Archaeology. I've been considering what courses I'm going to apply for at university, and archaeology has somehow gotten into my mind of late. However, I don't have a huge amount of skill in technical science (more of a layman who reads popular science books) and though I've read archaeology can be taken as either a humanity or a science, if I was to take archaeology (probably with history or something as a joint course) would I be able to do it, having little skill in academic science? Or does even taking it as a humanity require academic scientific skill?

Thoughts?

I'm currently taking an introductory course on archaeology. We haven't done anything super sciency. It really depends on what your focus is going to be. If you deal with pottery, you will have to learn how to do thermoluminescence testing, which involves burning samples and measuring the discharge of energy. If you deal with architecture, habitation sites in caves, or fossils, you will have to learn how to do Strontium, Carbon 14, or any of the other radiometric dating techniques. These are just a few of the many different kinds of dating techniques. All of these you will most likely learn to do in a graduate program. You will have plenty of time to learn higher math and take biology and chemistry labs, which will give you a foundation in the scientific method, during your bachelors.

The bachelors program in anthropology is about exposing you to the four sub-fields of archaeology, linguistics, biology, and cultural. You have to take introductory courses on each of these, but you can ultimately chose which area you want to focus on. For instance, I'm currently focusing on biological anthropology (i.e., primates and human evolution). But I also have a great interest in cultural stuff. I plan to do some sort of hybrid mix of the two in grad school if possible.

(25-04-2013 06:06 AM)Juv Wrote:  Nobody will know if you can do it,until you try.
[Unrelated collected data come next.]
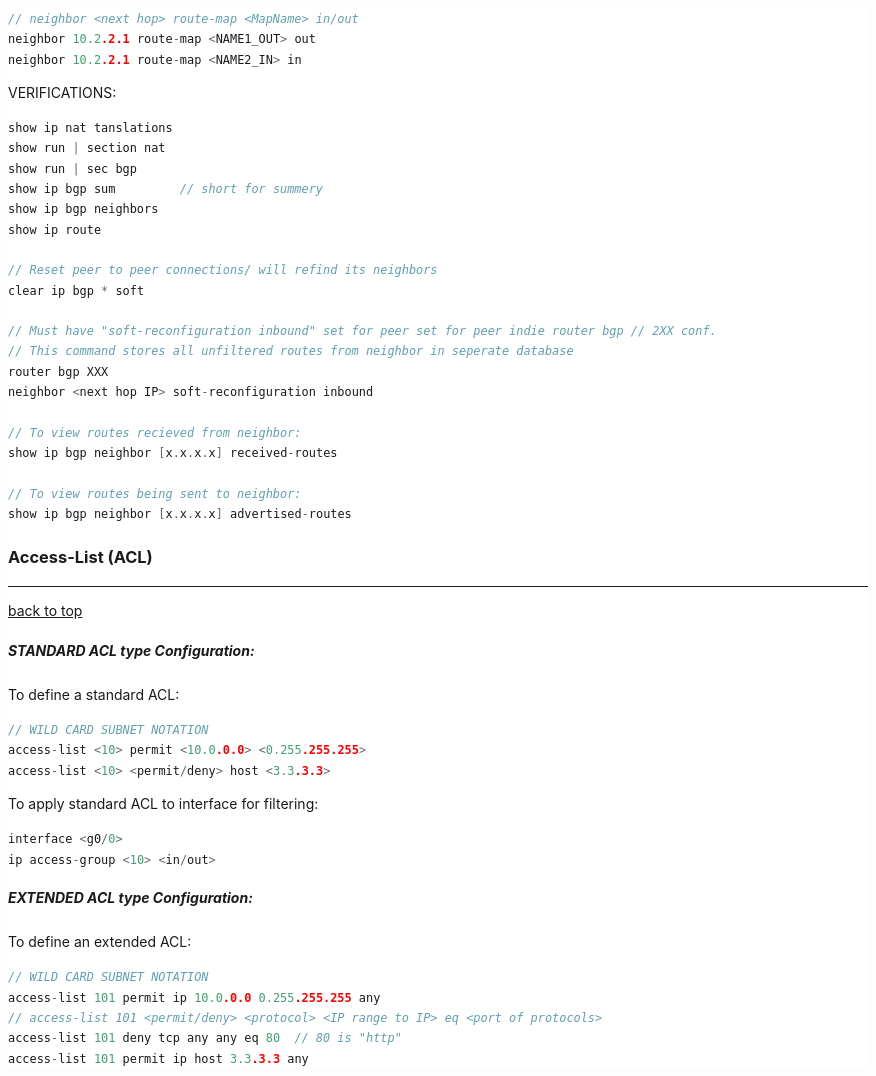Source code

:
 ```c
// neighbor <next hop> route-map <MapName> in/out
neighbor 10.2.2.1 route-map <NAME1_OUT> out     
neighbor 10.2.2.1 route-map <NAME2_IN> in
```

VERIFICATIONS:
```c
show ip nat tanslations
show run | section nat
show run | sec bgp
show ip bgp sum         // short for summery
show ip bgp neighbors
show ip route

// Reset peer to peer connections/ will refind its neighbors
clear ip bgp * soft 

// Must have "soft-reconfiguration inbound" set for peer set for peer indie router bgp // 2XX conf.
// This command stores all unfiltered routes from neighbor in seperate database
router bgp XXX 
neighbor <next hop IP> soft-reconfiguration inbound

// To view routes recieved from neighbor:
show ip bgp neighbor [x.x.x.x] received-routes

// To view routes being sent to neighbor:
show ip bgp neighbor [x.x.x.x] advertised-routes
```


### Access-List (ACL)
---- 
[back to top](#sections)

##### STANDARD ACL type Configuration:
To define a standard ACL:
```c
// WILD CARD SUBNET NOTATION
access-list <10> permit <10.0.0.0> <0.255.255.255>
access-list <10> <permit/deny> host <3.3.3.3>
```

To apply standard ACL to interface for filtering:
```c 
interface <g0/0>
ip access-group <10> <in/out>
```

##### EXTENDED ACL type Configuration:
To define an extended ACL:
```c
// WILD CARD SUBNET NOTATION
access-list 101 permit ip 10.0.0.0 0.255.255.255 any
// access-list 101 <permit/deny> <protocol> <IP range to IP> eq <port of protocols>
access-list 101 deny tcp any any eq 80  // 80 is "http"
access-list 101 permit ip host 3.3.3.3 any
```
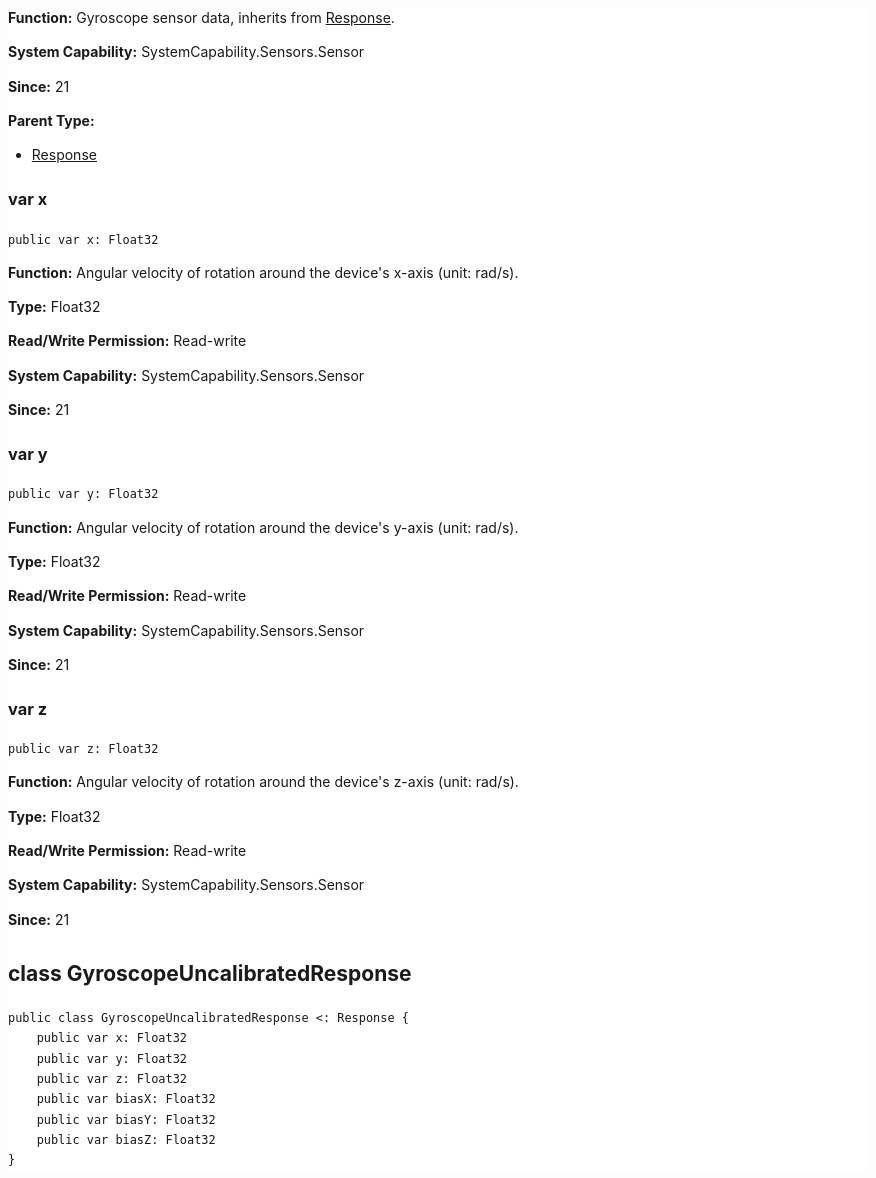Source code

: **Function:** Gyroscope sensor data, inherits from [Response](#class-response).

**System Capability:** SystemCapability.Sensors.Sensor

**Since:** 21

**Parent Type:**

- [Response](#class-response)

### var x

```cangjie
public var x: Float32
```

**Function:** Angular velocity of rotation around the device's x-axis (unit: rad/s).

**Type:** Float32

**Read/Write Permission:** Read-write

**System Capability:** SystemCapability.Sensors.Sensor

**Since:** 21

### var y

```cangjie
public var y: Float32
```

**Function:** Angular velocity of rotation around the device's y-axis (unit: rad/s).

**Type:** Float32

**Read/Write Permission:** Read-write

**System Capability:** SystemCapability.Sensors.Sensor

**Since:** 21

### var z

```cangjie
public var z: Float32
```

**Function:** Angular velocity of rotation around the device's z-axis (unit: rad/s).

**Type:** Float32

**Read/Write Permission:** Read-write

**System Capability:** SystemCapability.Sensors.Sensor

**Since:** 21

## class GyroscopeUncalibratedResponse

```cangjie
public class GyroscopeUncalibratedResponse <: Response {
    public var x: Float32
    public var y: Float32
    public var z: Float32
    public var biasX: Float32
    public var biasY: Float32
    public var biasZ: Float32
}
```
In most colleges,Archaeology is part of the Anthropology department....but,Anthropology no longer considers itself to be science.Ohmy
http://www.unl.edu/rhames/AAA/AAA-LRP.pdf

My archaeology professor was talking just the other day about the American Archaeological Association voting to remove science from their plans. He believes it was possibly politically motivated. This article mentions factions within the archaeological community. It doesn't matter, though, because their "statement of purpose" still includes the word science. Most importantly, many archaeologists still consider themselves scientists, my professor being one of them.